- _Document segment_:
+ + + + + + +
1. Have you copied (or preferably moved) that video to eg Windows or external storage? If not

2. How large is it and in what format, eg mp4, other?

Wiz
 
Sorry for responding so late.

1. No. I tried however Konsole says that the Windows partition is read-only.

2. Size: 712.3 MBs Format: .mkv
 
Good to see you are still with us, and well , I trust. :)

1. No. I tried however Konsole says that the Windows partition is read-only.

Quite possibly because your HDD is MBR and your other drive is UEFI - usually you could transfer files from Linux to Windows (but not the other way around).

If you want you could format a USB stick to NTFS or FAT32, copy the video to it, and then boot to Windows and import the file.

...whether there is better,

... would include implementing my Option 2 from #33, if or when you get tired of having to reboot and change the boot order to swap from Windows to Manjaro, and back.
+ + + + + + +
Records taken from a data source:
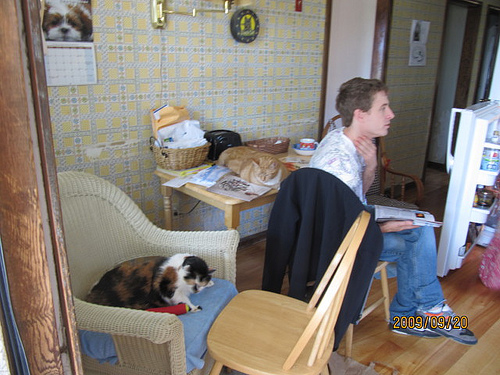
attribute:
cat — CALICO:
[77, 252, 216, 316]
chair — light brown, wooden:
[268, 268, 342, 359]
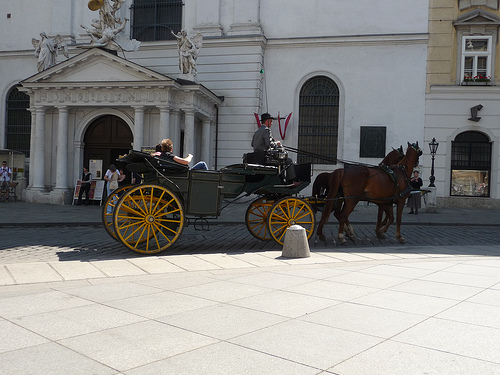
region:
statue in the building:
[171, 22, 209, 88]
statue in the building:
[78, 0, 140, 60]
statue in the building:
[28, 23, 73, 67]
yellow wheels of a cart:
[97, 180, 197, 260]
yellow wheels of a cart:
[236, 197, 318, 249]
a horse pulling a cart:
[318, 140, 428, 243]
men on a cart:
[148, 105, 304, 186]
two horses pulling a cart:
[308, 138, 425, 251]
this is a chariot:
[97, 111, 428, 246]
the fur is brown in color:
[356, 175, 386, 192]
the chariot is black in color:
[193, 175, 215, 205]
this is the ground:
[193, 292, 373, 369]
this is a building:
[293, 17, 403, 144]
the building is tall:
[310, 2, 396, 147]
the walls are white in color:
[383, 88, 396, 104]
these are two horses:
[321, 142, 423, 245]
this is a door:
[88, 128, 118, 160]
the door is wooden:
[93, 121, 107, 142]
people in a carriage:
[100, 7, 281, 261]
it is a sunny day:
[88, 288, 173, 352]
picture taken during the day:
[29, 47, 476, 356]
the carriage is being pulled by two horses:
[89, 99, 494, 257]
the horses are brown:
[303, 120, 493, 309]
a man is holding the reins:
[232, 100, 343, 232]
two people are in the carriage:
[140, 106, 255, 235]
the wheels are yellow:
[88, 166, 202, 266]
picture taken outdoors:
[50, 65, 471, 275]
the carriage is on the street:
[79, 111, 442, 241]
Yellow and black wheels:
[103, 182, 185, 253]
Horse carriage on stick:
[103, 138, 422, 254]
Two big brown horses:
[319, 142, 426, 242]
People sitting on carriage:
[153, 137, 212, 169]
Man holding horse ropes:
[251, 110, 300, 184]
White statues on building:
[10, 1, 235, 73]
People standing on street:
[0, 162, 122, 207]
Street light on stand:
[423, 135, 439, 207]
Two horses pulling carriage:
[102, 108, 436, 250]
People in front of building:
[72, 160, 124, 212]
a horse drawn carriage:
[92, 102, 432, 265]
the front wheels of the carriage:
[244, 192, 317, 258]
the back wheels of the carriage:
[97, 175, 187, 270]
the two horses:
[296, 132, 436, 267]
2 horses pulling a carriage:
[95, 108, 432, 247]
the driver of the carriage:
[250, 104, 300, 193]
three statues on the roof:
[20, 13, 205, 78]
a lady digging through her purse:
[94, 155, 126, 217]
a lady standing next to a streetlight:
[405, 166, 426, 217]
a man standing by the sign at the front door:
[70, 161, 100, 209]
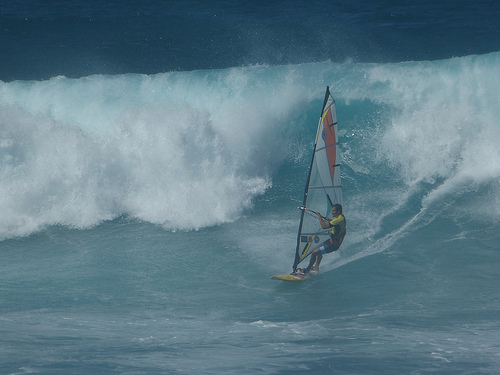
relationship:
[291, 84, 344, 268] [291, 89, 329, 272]
sail attached mast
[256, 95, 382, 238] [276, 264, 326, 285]
sail sticking out of board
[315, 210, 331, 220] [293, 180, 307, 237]
hands on pole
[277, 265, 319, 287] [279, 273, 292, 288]
feet on board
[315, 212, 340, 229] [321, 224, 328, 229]
arm bent at elbow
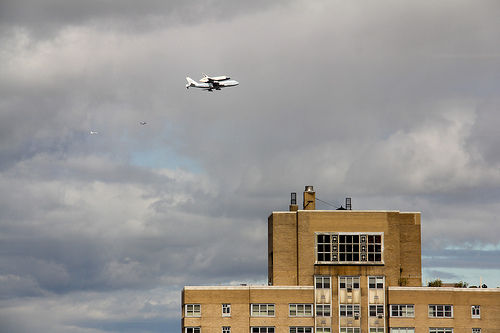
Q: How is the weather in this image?
A: It is cloudy.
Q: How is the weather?
A: It is cloudy.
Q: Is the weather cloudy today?
A: Yes, it is cloudy.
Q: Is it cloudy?
A: Yes, it is cloudy.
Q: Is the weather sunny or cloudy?
A: It is cloudy.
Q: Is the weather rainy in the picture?
A: No, it is cloudy.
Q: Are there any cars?
A: No, there are no cars.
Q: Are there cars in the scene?
A: No, there are no cars.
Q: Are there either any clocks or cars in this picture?
A: No, there are no cars or clocks.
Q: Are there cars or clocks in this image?
A: No, there are no cars or clocks.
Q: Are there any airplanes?
A: Yes, there is an airplane.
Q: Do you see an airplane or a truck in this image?
A: Yes, there is an airplane.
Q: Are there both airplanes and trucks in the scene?
A: No, there is an airplane but no trucks.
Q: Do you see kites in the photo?
A: No, there are no kites.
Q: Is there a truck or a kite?
A: No, there are no kites or trucks.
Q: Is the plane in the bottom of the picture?
A: No, the plane is in the top of the image.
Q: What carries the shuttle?
A: The airplane carries the shuttle.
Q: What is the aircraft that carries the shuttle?
A: The aircraft is an airplane.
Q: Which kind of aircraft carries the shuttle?
A: The aircraft is an airplane.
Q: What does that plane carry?
A: The plane carries a shuttle.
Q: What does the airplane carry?
A: The plane carries a shuttle.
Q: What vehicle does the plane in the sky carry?
A: The plane carries a shuttle.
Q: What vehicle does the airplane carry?
A: The plane carries a shuttle.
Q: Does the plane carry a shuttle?
A: Yes, the plane carries a shuttle.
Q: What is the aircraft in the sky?
A: The aircraft is an airplane.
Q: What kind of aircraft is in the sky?
A: The aircraft is an airplane.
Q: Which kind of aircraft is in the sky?
A: The aircraft is an airplane.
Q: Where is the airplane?
A: The airplane is in the sky.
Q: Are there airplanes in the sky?
A: Yes, there is an airplane in the sky.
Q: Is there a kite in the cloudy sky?
A: No, there is an airplane in the sky.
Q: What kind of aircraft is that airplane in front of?
A: The airplane is in front of the jet.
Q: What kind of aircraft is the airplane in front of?
A: The airplane is in front of the jet.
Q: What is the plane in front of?
A: The plane is in front of the jet.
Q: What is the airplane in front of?
A: The plane is in front of the jet.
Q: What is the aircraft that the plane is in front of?
A: The aircraft is a jet.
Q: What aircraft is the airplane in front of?
A: The plane is in front of the jet.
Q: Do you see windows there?
A: Yes, there are windows.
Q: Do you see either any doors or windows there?
A: Yes, there are windows.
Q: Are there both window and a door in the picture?
A: No, there are windows but no doors.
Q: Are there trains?
A: No, there are no trains.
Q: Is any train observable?
A: No, there are no trains.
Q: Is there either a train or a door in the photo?
A: No, there are no trains or doors.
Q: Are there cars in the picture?
A: No, there are no cars.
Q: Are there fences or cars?
A: No, there are no cars or fences.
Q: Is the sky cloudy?
A: Yes, the sky is cloudy.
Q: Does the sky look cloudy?
A: Yes, the sky is cloudy.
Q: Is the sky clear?
A: No, the sky is cloudy.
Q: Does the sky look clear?
A: No, the sky is cloudy.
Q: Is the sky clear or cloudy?
A: The sky is cloudy.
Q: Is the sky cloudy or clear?
A: The sky is cloudy.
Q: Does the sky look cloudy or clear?
A: The sky is cloudy.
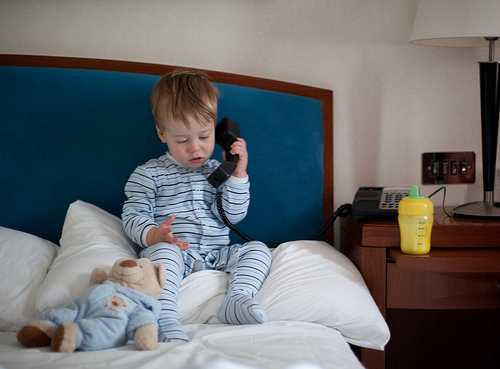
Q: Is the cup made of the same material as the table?
A: No, the cup is made of plastic and the table is made of wood.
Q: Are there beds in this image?
A: Yes, there is a bed.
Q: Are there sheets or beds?
A: Yes, there is a bed.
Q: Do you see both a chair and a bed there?
A: No, there is a bed but no chairs.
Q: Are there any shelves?
A: No, there are no shelves.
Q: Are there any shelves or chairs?
A: No, there are no shelves or chairs.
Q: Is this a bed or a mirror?
A: This is a bed.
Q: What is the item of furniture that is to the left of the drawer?
A: The piece of furniture is a bed.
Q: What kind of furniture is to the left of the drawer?
A: The piece of furniture is a bed.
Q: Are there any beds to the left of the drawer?
A: Yes, there is a bed to the left of the drawer.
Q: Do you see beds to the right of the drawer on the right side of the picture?
A: No, the bed is to the left of the drawer.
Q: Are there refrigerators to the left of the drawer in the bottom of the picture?
A: No, there is a bed to the left of the drawer.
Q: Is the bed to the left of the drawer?
A: Yes, the bed is to the left of the drawer.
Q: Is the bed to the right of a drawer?
A: No, the bed is to the left of a drawer.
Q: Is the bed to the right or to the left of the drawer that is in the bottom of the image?
A: The bed is to the left of the drawer.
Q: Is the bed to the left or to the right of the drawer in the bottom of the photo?
A: The bed is to the left of the drawer.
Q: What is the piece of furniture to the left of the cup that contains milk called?
A: The piece of furniture is a bed.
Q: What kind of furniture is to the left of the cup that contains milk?
A: The piece of furniture is a bed.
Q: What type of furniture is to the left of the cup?
A: The piece of furniture is a bed.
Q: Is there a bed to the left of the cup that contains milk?
A: Yes, there is a bed to the left of the cup.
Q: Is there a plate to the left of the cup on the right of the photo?
A: No, there is a bed to the left of the cup.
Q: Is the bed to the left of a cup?
A: Yes, the bed is to the left of a cup.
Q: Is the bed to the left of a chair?
A: No, the bed is to the left of a cup.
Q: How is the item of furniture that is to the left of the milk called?
A: The piece of furniture is a bed.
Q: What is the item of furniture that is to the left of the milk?
A: The piece of furniture is a bed.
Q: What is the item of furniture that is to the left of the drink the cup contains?
A: The piece of furniture is a bed.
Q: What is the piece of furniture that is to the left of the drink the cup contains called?
A: The piece of furniture is a bed.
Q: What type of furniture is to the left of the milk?
A: The piece of furniture is a bed.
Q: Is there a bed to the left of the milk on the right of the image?
A: Yes, there is a bed to the left of the milk.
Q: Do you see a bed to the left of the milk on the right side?
A: Yes, there is a bed to the left of the milk.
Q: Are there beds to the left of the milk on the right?
A: Yes, there is a bed to the left of the milk.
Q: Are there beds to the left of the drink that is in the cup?
A: Yes, there is a bed to the left of the milk.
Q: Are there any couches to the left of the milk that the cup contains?
A: No, there is a bed to the left of the milk.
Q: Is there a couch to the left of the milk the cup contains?
A: No, there is a bed to the left of the milk.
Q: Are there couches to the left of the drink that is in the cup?
A: No, there is a bed to the left of the milk.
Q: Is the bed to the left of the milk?
A: Yes, the bed is to the left of the milk.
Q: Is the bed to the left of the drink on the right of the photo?
A: Yes, the bed is to the left of the milk.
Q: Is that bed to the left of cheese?
A: No, the bed is to the left of the milk.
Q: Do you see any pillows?
A: Yes, there is a pillow.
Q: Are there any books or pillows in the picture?
A: Yes, there is a pillow.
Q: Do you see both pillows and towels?
A: No, there is a pillow but no towels.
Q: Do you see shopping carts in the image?
A: No, there are no shopping carts.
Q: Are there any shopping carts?
A: No, there are no shopping carts.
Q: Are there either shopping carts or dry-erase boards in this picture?
A: No, there are no shopping carts or dry-erase boards.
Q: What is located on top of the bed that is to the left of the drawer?
A: The pillow is on top of the bed.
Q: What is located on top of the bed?
A: The pillow is on top of the bed.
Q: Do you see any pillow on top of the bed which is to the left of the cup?
A: Yes, there is a pillow on top of the bed.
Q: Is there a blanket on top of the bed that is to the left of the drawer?
A: No, there is a pillow on top of the bed.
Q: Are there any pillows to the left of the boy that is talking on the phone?
A: Yes, there is a pillow to the left of the boy.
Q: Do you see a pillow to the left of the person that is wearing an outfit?
A: Yes, there is a pillow to the left of the boy.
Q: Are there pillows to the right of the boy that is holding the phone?
A: No, the pillow is to the left of the boy.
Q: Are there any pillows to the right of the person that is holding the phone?
A: No, the pillow is to the left of the boy.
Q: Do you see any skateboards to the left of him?
A: No, there is a pillow to the left of the boy.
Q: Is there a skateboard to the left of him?
A: No, there is a pillow to the left of the boy.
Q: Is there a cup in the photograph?
A: Yes, there is a cup.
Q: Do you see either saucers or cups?
A: Yes, there is a cup.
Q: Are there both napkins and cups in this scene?
A: No, there is a cup but no napkins.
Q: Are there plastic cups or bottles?
A: Yes, there is a plastic cup.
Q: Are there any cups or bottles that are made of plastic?
A: Yes, the cup is made of plastic.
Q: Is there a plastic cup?
A: Yes, there is a cup that is made of plastic.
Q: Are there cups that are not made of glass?
A: Yes, there is a cup that is made of plastic.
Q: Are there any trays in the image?
A: No, there are no trays.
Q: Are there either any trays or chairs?
A: No, there are no trays or chairs.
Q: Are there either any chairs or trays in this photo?
A: No, there are no trays or chairs.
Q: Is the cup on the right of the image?
A: Yes, the cup is on the right of the image.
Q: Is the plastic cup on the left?
A: No, the cup is on the right of the image.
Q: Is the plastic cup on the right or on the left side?
A: The cup is on the right of the image.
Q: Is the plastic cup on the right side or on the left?
A: The cup is on the right of the image.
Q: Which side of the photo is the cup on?
A: The cup is on the right of the image.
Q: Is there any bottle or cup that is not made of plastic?
A: No, there is a cup but it is made of plastic.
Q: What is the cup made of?
A: The cup is made of plastic.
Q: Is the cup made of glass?
A: No, the cup is made of plastic.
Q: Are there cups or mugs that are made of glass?
A: No, there is a cup but it is made of plastic.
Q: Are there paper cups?
A: No, there is a cup but it is made of plastic.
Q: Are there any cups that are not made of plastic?
A: No, there is a cup but it is made of plastic.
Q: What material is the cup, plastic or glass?
A: The cup is made of plastic.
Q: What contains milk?
A: The cup contains milk.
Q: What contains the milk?
A: The cup contains milk.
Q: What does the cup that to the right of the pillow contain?
A: The cup contains milk.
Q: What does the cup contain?
A: The cup contains milk.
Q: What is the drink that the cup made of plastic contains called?
A: The drink is milk.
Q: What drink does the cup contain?
A: The cup contains milk.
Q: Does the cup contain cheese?
A: No, the cup contains milk.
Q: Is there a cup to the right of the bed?
A: Yes, there is a cup to the right of the bed.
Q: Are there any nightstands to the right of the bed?
A: No, there is a cup to the right of the bed.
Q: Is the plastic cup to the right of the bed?
A: Yes, the cup is to the right of the bed.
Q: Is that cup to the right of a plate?
A: No, the cup is to the right of the bed.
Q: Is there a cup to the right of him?
A: Yes, there is a cup to the right of the boy.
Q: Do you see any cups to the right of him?
A: Yes, there is a cup to the right of the boy.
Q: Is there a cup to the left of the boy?
A: No, the cup is to the right of the boy.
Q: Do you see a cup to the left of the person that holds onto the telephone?
A: No, the cup is to the right of the boy.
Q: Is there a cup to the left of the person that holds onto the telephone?
A: No, the cup is to the right of the boy.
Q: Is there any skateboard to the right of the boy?
A: No, there is a cup to the right of the boy.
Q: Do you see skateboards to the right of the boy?
A: No, there is a cup to the right of the boy.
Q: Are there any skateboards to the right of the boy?
A: No, there is a cup to the right of the boy.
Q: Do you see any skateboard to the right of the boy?
A: No, there is a cup to the right of the boy.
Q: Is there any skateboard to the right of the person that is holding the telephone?
A: No, there is a cup to the right of the boy.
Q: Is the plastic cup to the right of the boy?
A: Yes, the cup is to the right of the boy.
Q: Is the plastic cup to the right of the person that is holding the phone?
A: Yes, the cup is to the right of the boy.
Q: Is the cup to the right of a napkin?
A: No, the cup is to the right of the boy.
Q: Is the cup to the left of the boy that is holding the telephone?
A: No, the cup is to the right of the boy.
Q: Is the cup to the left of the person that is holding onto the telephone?
A: No, the cup is to the right of the boy.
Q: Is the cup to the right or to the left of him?
A: The cup is to the right of the boy.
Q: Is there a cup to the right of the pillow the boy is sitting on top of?
A: Yes, there is a cup to the right of the pillow.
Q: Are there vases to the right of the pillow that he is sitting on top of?
A: No, there is a cup to the right of the pillow.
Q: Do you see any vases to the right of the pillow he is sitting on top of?
A: No, there is a cup to the right of the pillow.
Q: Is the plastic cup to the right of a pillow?
A: Yes, the cup is to the right of a pillow.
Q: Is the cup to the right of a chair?
A: No, the cup is to the right of a pillow.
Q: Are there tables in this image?
A: Yes, there is a table.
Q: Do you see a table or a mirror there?
A: Yes, there is a table.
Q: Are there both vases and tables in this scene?
A: No, there is a table but no vases.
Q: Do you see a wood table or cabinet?
A: Yes, there is a wood table.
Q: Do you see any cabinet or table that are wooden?
A: Yes, the table is wooden.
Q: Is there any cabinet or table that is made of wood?
A: Yes, the table is made of wood.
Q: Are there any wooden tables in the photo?
A: Yes, there is a wood table.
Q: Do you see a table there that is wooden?
A: Yes, there is a table that is wooden.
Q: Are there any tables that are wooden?
A: Yes, there is a table that is wooden.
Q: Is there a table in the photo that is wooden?
A: Yes, there is a table that is wooden.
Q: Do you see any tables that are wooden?
A: Yes, there is a table that is wooden.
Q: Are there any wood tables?
A: Yes, there is a table that is made of wood.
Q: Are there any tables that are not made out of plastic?
A: Yes, there is a table that is made of wood.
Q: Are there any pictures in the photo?
A: No, there are no pictures.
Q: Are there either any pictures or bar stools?
A: No, there are no pictures or bar stools.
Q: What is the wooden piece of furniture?
A: The piece of furniture is a table.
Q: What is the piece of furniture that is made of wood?
A: The piece of furniture is a table.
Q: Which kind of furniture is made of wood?
A: The furniture is a table.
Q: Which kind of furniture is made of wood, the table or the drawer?
A: The table is made of wood.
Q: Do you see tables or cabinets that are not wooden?
A: No, there is a table but it is wooden.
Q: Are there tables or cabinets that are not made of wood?
A: No, there is a table but it is made of wood.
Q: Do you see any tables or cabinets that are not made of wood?
A: No, there is a table but it is made of wood.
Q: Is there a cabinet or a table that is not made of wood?
A: No, there is a table but it is made of wood.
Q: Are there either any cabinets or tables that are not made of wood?
A: No, there is a table but it is made of wood.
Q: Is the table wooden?
A: Yes, the table is wooden.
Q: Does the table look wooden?
A: Yes, the table is wooden.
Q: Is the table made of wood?
A: Yes, the table is made of wood.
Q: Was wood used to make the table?
A: Yes, the table is made of wood.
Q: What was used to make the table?
A: The table is made of wood.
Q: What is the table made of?
A: The table is made of wood.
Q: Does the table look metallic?
A: No, the table is wooden.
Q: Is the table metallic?
A: No, the table is wooden.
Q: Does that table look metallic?
A: No, the table is wooden.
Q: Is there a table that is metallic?
A: No, there is a table but it is wooden.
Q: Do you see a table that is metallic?
A: No, there is a table but it is wooden.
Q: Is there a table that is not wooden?
A: No, there is a table but it is wooden.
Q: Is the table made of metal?
A: No, the table is made of wood.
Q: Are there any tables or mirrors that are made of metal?
A: No, there is a table but it is made of wood.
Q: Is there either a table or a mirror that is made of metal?
A: No, there is a table but it is made of wood.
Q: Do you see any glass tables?
A: No, there is a table but it is made of wood.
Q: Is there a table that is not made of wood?
A: No, there is a table but it is made of wood.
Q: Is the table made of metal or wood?
A: The table is made of wood.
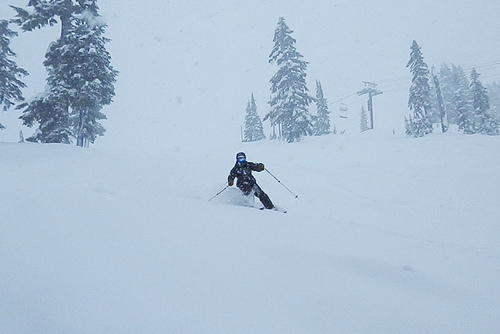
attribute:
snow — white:
[6, 211, 493, 325]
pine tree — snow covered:
[244, 91, 264, 140]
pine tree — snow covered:
[269, 16, 316, 138]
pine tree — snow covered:
[243, 99, 253, 141]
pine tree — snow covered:
[404, 37, 435, 132]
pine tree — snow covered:
[466, 64, 493, 135]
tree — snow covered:
[32, 9, 134, 142]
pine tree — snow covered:
[261, 12, 316, 142]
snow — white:
[3, 215, 499, 332]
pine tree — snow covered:
[14, 4, 121, 174]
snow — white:
[81, 221, 381, 283]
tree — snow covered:
[447, 62, 478, 136]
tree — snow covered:
[262, 15, 319, 142]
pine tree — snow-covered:
[358, 102, 372, 133]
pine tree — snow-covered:
[308, 78, 333, 136]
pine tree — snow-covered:
[259, 15, 321, 143]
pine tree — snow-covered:
[241, 92, 268, 143]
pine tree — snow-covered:
[403, 37, 433, 137]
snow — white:
[269, 19, 311, 139]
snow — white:
[241, 110, 261, 140]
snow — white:
[267, 10, 497, 130]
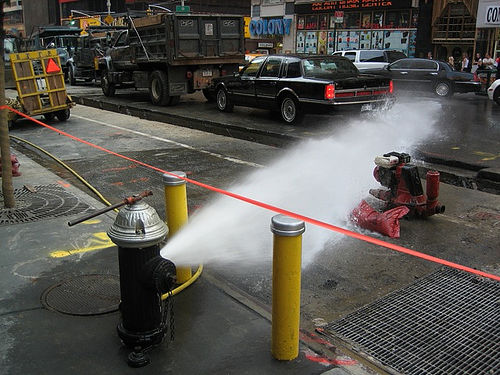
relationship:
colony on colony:
[248, 18, 291, 35] [249, 18, 291, 35]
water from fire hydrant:
[156, 97, 444, 277] [68, 190, 177, 365]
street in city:
[9, 80, 499, 372] [4, 1, 499, 368]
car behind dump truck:
[201, 53, 393, 126] [89, 3, 249, 106]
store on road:
[287, 9, 494, 83] [216, 50, 456, 297]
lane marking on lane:
[71, 108, 266, 168] [82, 96, 331, 345]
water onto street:
[159, 87, 448, 267] [16, 60, 498, 365]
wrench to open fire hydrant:
[68, 188, 152, 227] [68, 190, 177, 365]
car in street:
[201, 53, 393, 126] [12, 45, 498, 207]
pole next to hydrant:
[269, 214, 305, 361] [101, 174, 223, 334]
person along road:
[447, 52, 455, 71] [378, 91, 490, 141]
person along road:
[457, 50, 469, 72] [378, 91, 490, 141]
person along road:
[473, 48, 480, 65] [378, 91, 490, 141]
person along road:
[479, 46, 493, 66] [378, 91, 490, 141]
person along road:
[448, 55, 455, 69] [378, 91, 490, 141]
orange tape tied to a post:
[157, 152, 428, 291] [247, 194, 345, 359]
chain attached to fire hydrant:
[156, 284, 182, 313] [84, 170, 222, 363]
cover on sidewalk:
[41, 273, 121, 314] [7, 162, 270, 371]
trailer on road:
[6, 45, 74, 123] [14, 110, 127, 200]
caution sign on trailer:
[46, 58, 61, 72] [0, 44, 73, 129]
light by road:
[67, 12, 78, 26] [9, 81, 498, 375]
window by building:
[285, 16, 451, 84] [282, 7, 423, 73]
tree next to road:
[2, 1, 24, 213] [9, 58, 496, 366]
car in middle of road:
[196, 46, 400, 128] [156, 23, 382, 343]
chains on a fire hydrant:
[154, 263, 177, 342] [98, 168, 216, 357]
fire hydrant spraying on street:
[68, 190, 177, 365] [183, 73, 470, 280]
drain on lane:
[323, 261, 498, 374] [82, 96, 331, 345]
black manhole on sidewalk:
[45, 273, 125, 316] [1, 141, 374, 373]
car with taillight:
[196, 46, 400, 128] [322, 81, 337, 103]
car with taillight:
[196, 46, 400, 128] [385, 75, 394, 95]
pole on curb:
[267, 210, 306, 360] [0, 147, 370, 374]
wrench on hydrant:
[63, 184, 164, 249] [101, 194, 203, 309]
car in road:
[201, 53, 393, 126] [9, 81, 498, 375]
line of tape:
[264, 207, 374, 256] [6, 101, 498, 281]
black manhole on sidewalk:
[45, 273, 125, 316] [1, 239, 103, 356]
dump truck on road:
[89, 3, 248, 113] [51, 53, 498, 190]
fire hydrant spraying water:
[68, 190, 177, 365] [277, 167, 333, 265]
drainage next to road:
[16, 175, 89, 228] [9, 58, 496, 366]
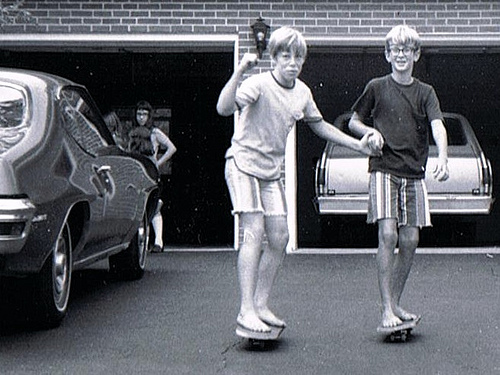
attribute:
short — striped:
[222, 150, 289, 218]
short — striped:
[364, 154, 432, 222]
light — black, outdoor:
[248, 10, 275, 64]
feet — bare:
[377, 294, 423, 327]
+ + + + + + +
- _Assignment A_: Reproduce the portion of the forum exchange about moving a video file, starting at "Good to see" and ending at "other way around).".
- _Assignment B_: Identify each line of the listing that contains the word "hydrant", and copy those lines.
The listing has no connection to the forum exchange above it.

- _Expected output A_:
Good to see you are still with us, and well , I trust. :)

1. No. I tried however Konsole says that the Windows partition is read-only.

Quite possibly because your HDD is MBR and your other drive is UEFI - usually you could transfer files from Linux to Windows (but not the other way around).

- _Expected output B_:
water from fire hydrant:
wrench to open fire hydrant:
pole next to hydrant:
chain attached to fire hydrant:
chains on a fire hydrant:
fire hydrant spraying on street:
wrench on hydrant:
fire hydrant spraying water:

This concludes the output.